Given data
────────────────────

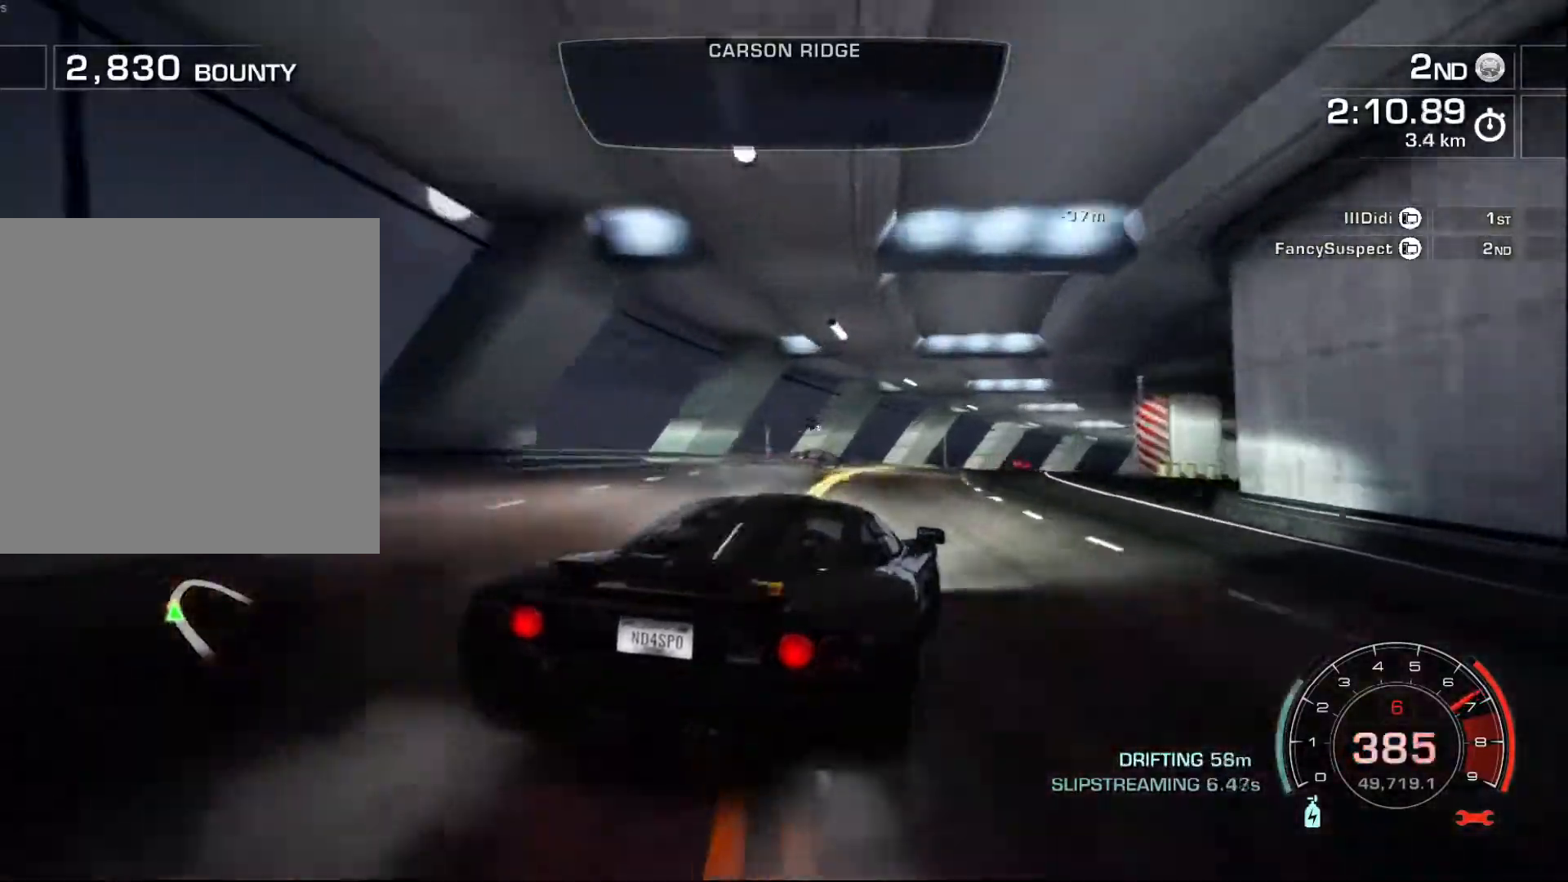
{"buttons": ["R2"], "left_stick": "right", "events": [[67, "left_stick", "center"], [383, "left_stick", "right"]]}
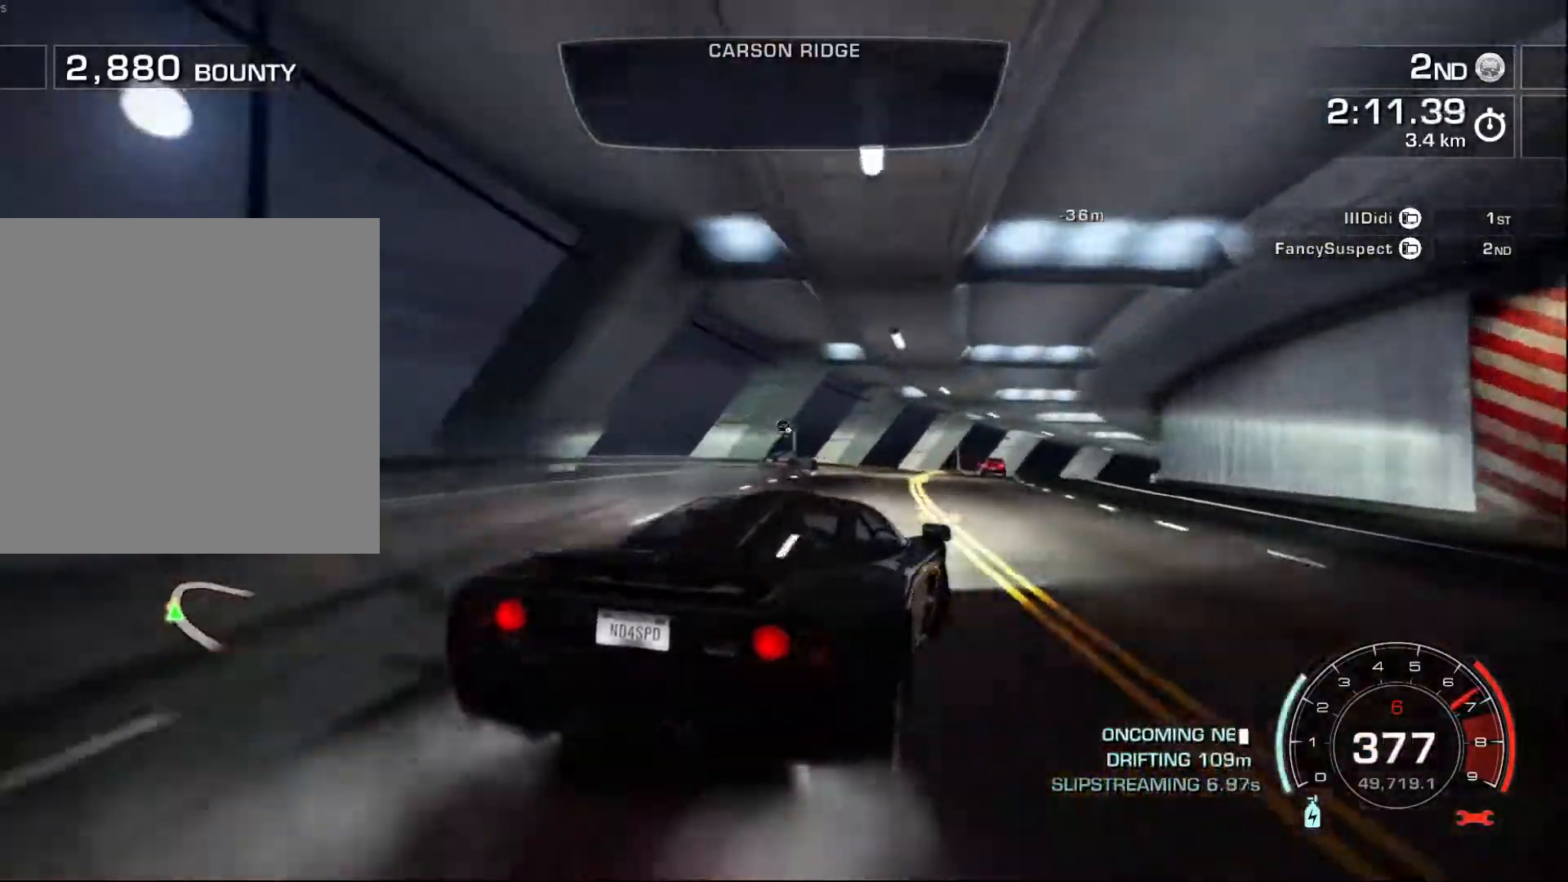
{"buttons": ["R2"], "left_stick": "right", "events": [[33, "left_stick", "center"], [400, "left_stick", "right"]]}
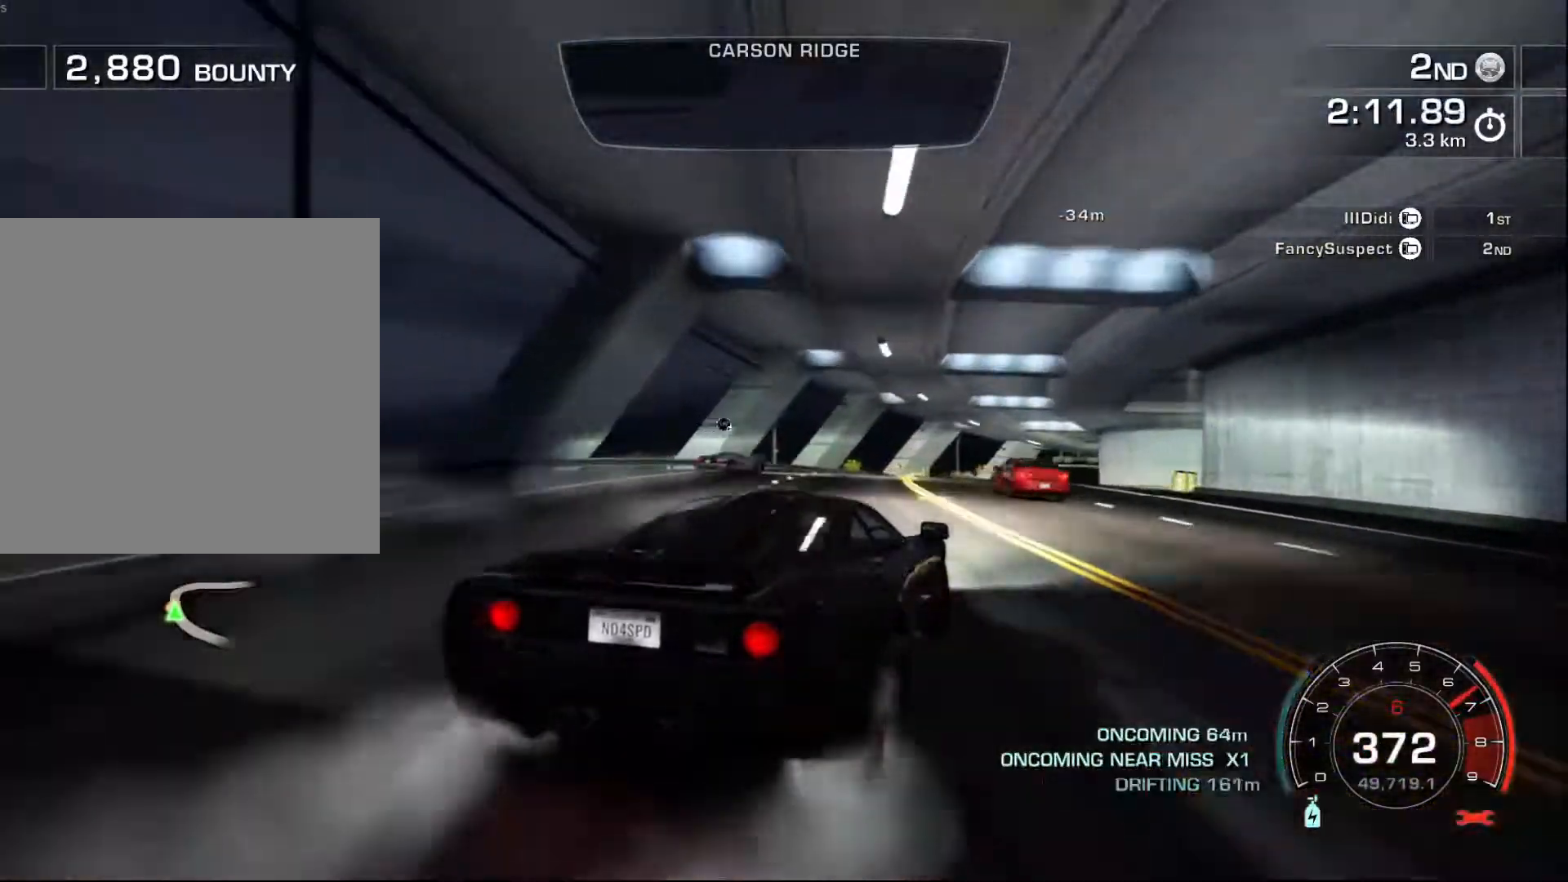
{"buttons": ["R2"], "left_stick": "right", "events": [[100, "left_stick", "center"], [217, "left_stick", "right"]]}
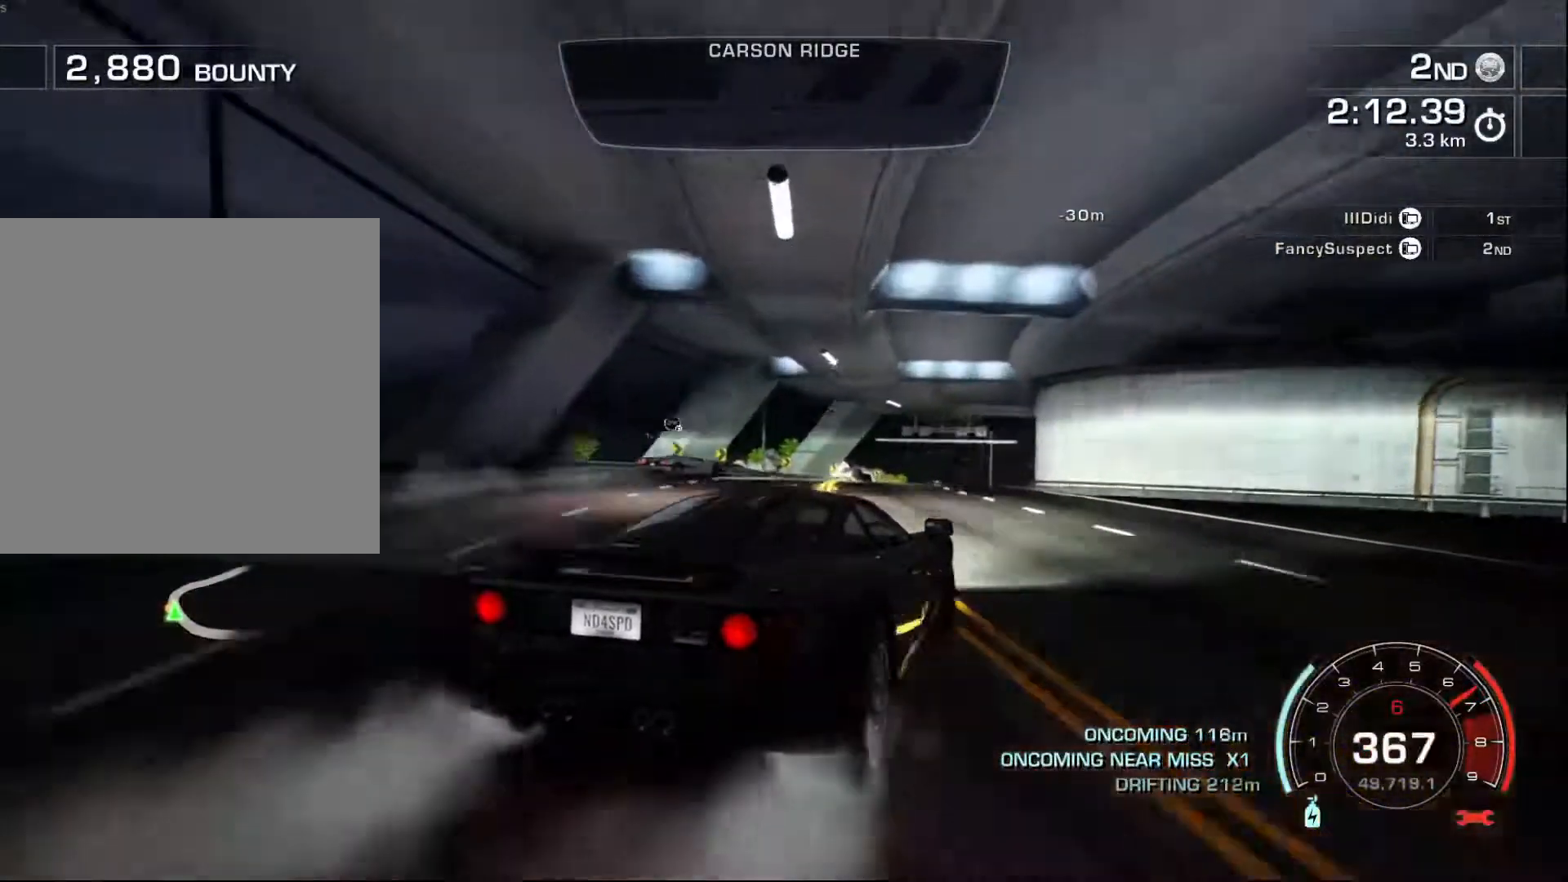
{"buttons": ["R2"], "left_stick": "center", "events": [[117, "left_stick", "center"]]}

────────────────────

Copy the listing in full and without alteration, omitting every picture.

{"buttons": ["R2"], "left_stick": "right", "events": [[67, "left_stick", "center"], [383, "left_stick", "right"]]}
{"buttons": ["R2"], "left_stick": "right", "events": [[33, "left_stick", "center"], [400, "left_stick", "right"]]}
{"buttons": ["R2"], "left_stick": "right", "events": [[100, "left_stick", "center"], [217, "left_stick", "right"]]}
{"buttons": ["R2"], "left_stick": "center", "events": [[117, "left_stick", "center"]]}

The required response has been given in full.